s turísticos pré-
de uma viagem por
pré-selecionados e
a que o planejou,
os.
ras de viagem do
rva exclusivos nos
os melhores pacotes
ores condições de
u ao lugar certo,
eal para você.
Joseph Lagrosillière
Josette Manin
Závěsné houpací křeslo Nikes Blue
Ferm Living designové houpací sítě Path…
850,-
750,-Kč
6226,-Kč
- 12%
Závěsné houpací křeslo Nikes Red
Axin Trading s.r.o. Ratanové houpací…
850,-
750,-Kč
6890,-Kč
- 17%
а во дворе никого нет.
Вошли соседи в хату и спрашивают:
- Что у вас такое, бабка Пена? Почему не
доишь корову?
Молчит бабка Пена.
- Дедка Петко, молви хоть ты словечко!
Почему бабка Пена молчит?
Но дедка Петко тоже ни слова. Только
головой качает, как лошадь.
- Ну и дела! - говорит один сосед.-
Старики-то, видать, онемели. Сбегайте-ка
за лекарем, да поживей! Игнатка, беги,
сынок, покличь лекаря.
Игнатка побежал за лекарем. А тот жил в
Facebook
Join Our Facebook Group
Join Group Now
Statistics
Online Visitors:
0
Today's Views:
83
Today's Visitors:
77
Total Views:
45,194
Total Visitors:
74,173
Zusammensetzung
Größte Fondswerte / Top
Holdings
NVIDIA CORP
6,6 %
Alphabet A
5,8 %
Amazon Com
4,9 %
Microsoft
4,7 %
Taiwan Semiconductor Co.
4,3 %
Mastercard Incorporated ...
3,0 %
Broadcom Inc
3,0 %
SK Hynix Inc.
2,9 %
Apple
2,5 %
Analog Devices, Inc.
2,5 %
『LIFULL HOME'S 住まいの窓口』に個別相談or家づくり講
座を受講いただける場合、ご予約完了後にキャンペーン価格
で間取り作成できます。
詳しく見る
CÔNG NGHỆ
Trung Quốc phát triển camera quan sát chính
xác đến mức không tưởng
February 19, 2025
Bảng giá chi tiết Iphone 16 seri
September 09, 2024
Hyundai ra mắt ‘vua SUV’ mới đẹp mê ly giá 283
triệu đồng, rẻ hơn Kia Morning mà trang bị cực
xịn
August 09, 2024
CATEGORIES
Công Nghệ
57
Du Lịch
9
◇ ◇ ◇
**AIM OF THE EXERCISE:** How many lines of the material above hold the string "Group"? Reply with the number and nothing else.

**RESPONSE TO THIS TASK:** 2